:: Records for this task ::

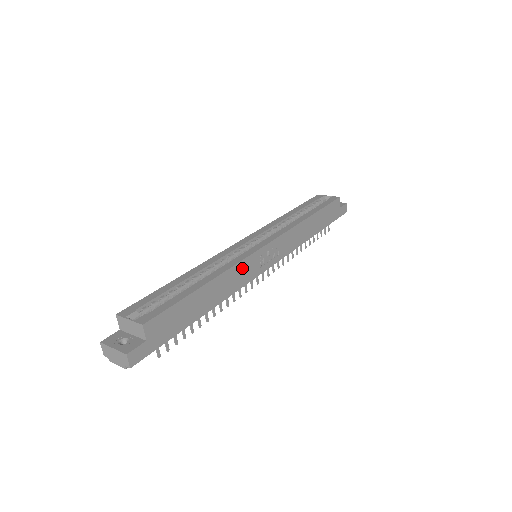
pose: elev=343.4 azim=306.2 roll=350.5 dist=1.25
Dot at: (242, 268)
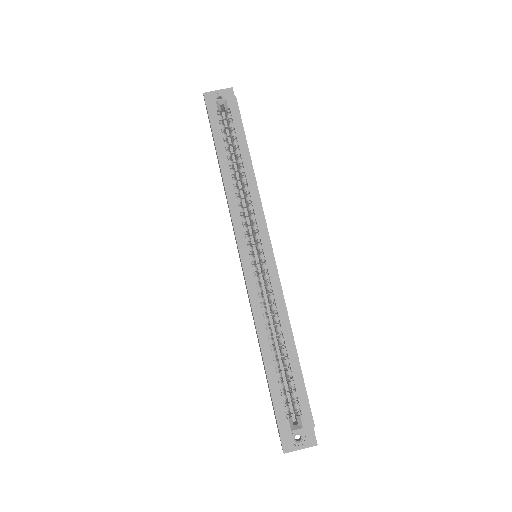
Dot at: occluded
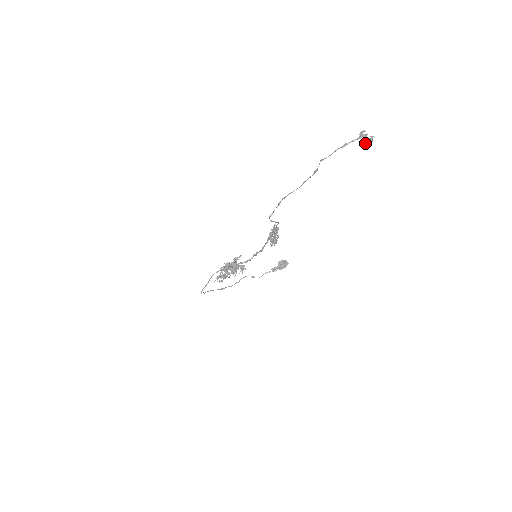
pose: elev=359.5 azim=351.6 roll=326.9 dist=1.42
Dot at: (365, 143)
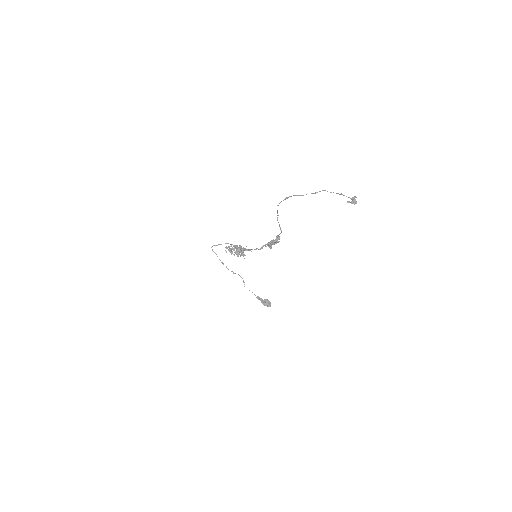
Dot at: occluded
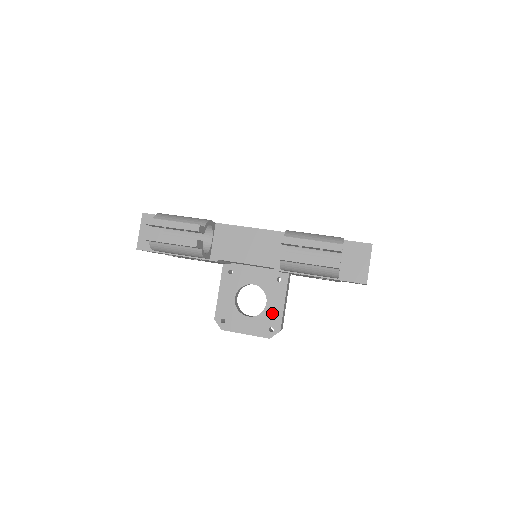
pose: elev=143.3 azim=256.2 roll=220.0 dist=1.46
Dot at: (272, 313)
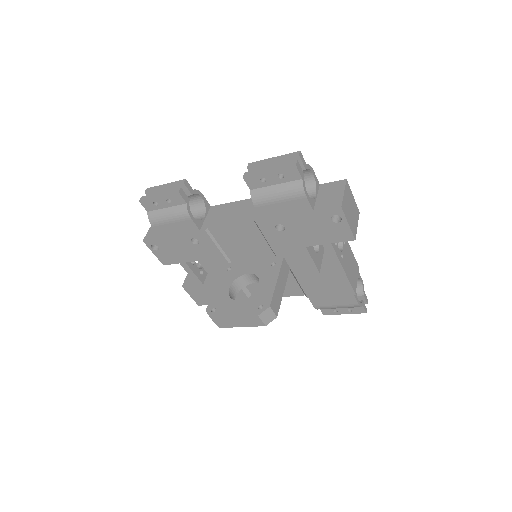
Dot at: (263, 292)
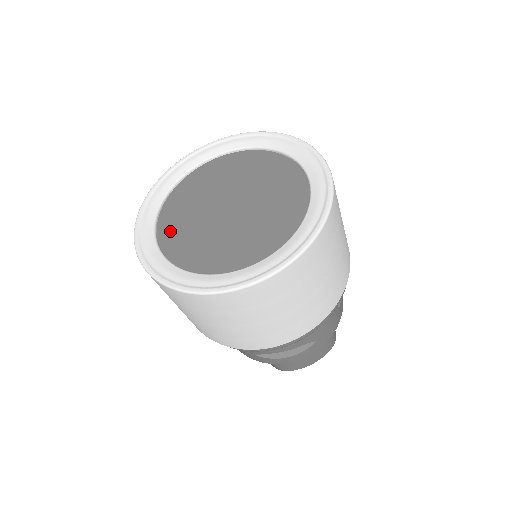
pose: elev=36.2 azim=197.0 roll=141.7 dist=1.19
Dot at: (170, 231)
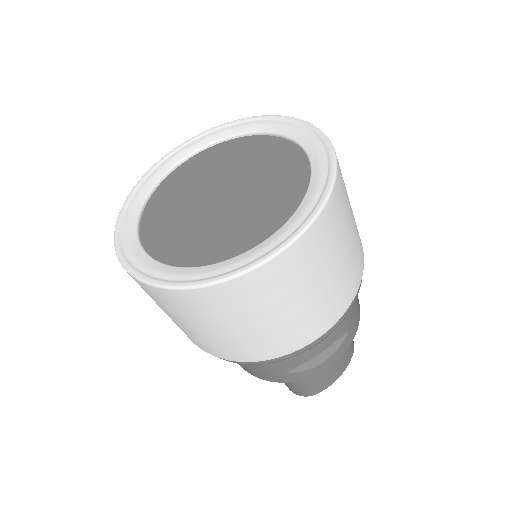
Dot at: (160, 240)
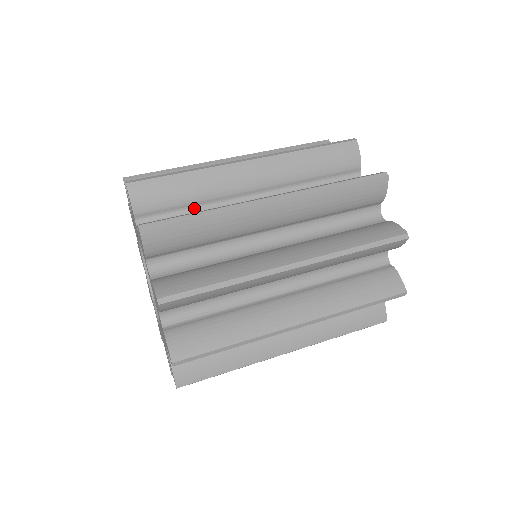
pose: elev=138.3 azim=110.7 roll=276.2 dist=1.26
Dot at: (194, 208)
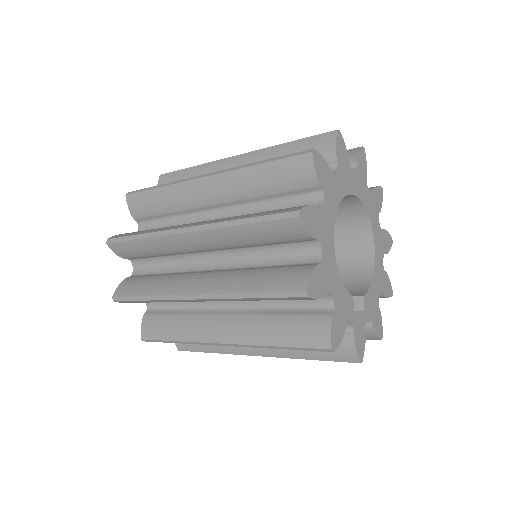
Dot at: occluded
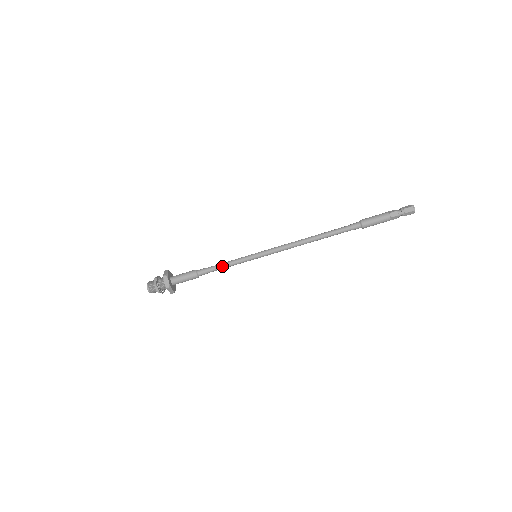
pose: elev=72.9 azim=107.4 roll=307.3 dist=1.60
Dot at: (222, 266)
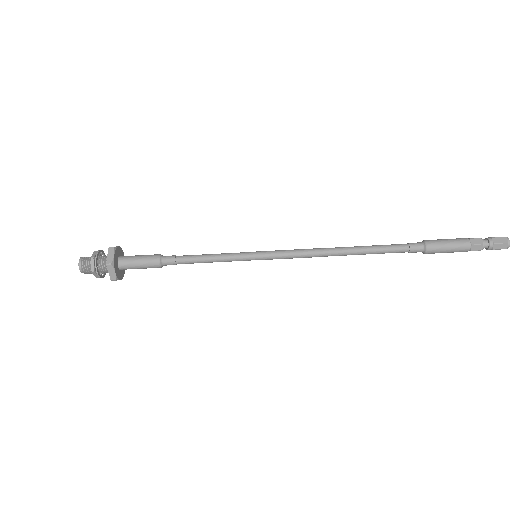
Dot at: (202, 261)
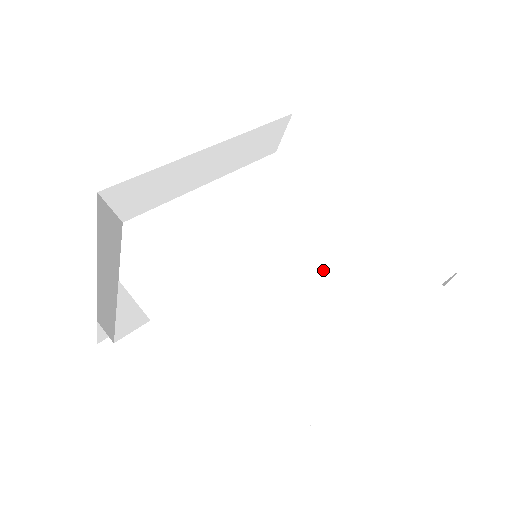
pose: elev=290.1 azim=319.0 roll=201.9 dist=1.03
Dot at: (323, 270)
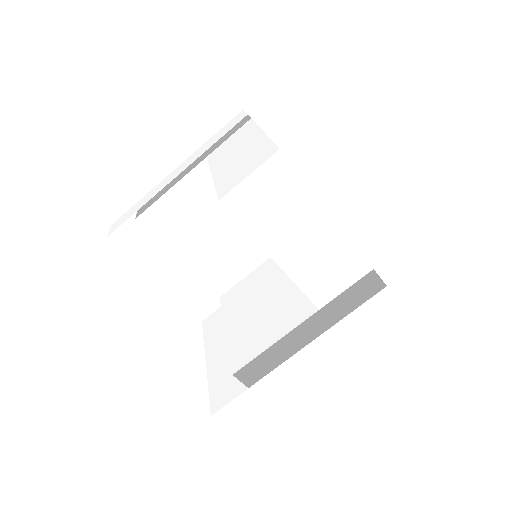
Dot at: occluded
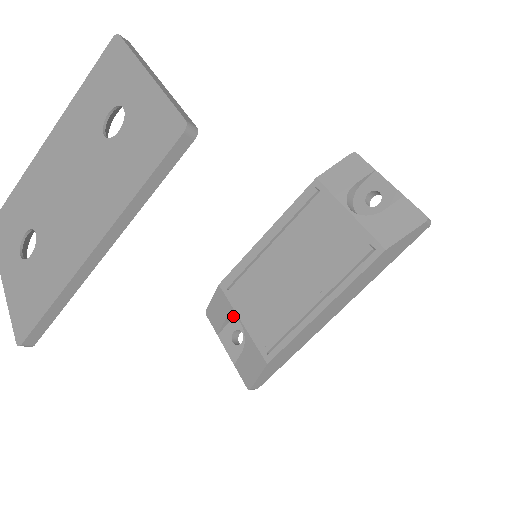
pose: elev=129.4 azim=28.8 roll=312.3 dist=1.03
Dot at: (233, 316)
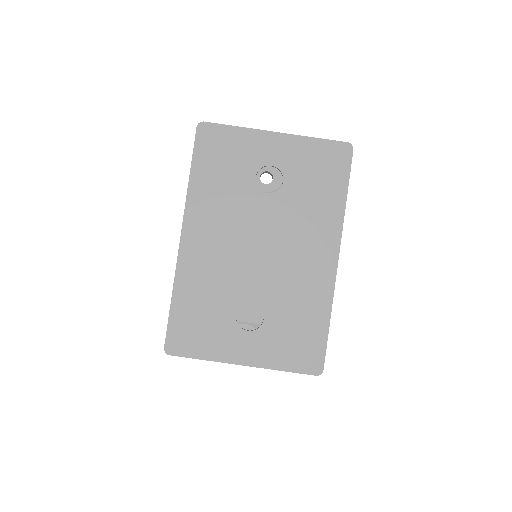
Dot at: occluded
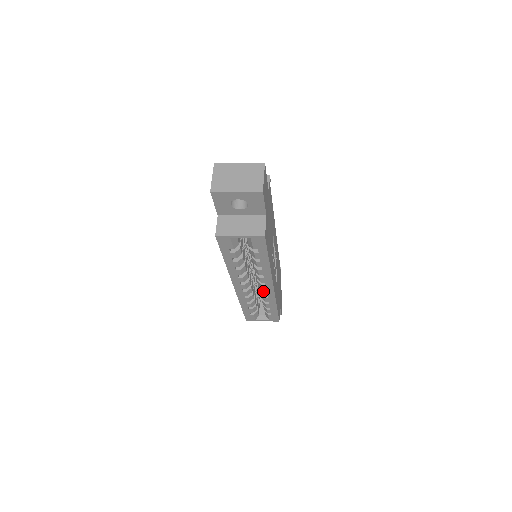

:::

**What the task asks**
Reproduce all of the data above word for word, omitting the pictures.

**Response to the task**
pose: elev=343.4 azim=306.2 roll=350.5 dist=1.25
Dot at: (242, 268)
Dot at: occluded
pose: elev=359.5 azim=351.6 roll=326.9 dist=1.42
Dot at: (365, 143)
Dot at: occluded
pose: elev=143.3 azim=256.2 roll=220.0 dist=1.46
Dot at: (272, 313)
Dot at: (263, 292)
pose: elev=36.2 azim=197.0 roll=141.7 dist=1.19
Dot at: (170, 231)
Dot at: (160, 240)
pose: elev=138.3 azim=110.7 roll=276.2 dist=1.26
Dot at: (194, 208)
Dot at: occluded
pose: elev=72.9 azim=107.4 roll=307.3 dist=1.60
Dot at: (222, 266)
Dot at: (202, 261)
pose: elev=290.1 azim=319.0 roll=201.9 dist=1.03
Dot at: (323, 270)
Dot at: occluded
pose: elev=129.4 azim=28.8 roll=312.3 dist=1.03
Dot at: (233, 316)
Dot at: occluded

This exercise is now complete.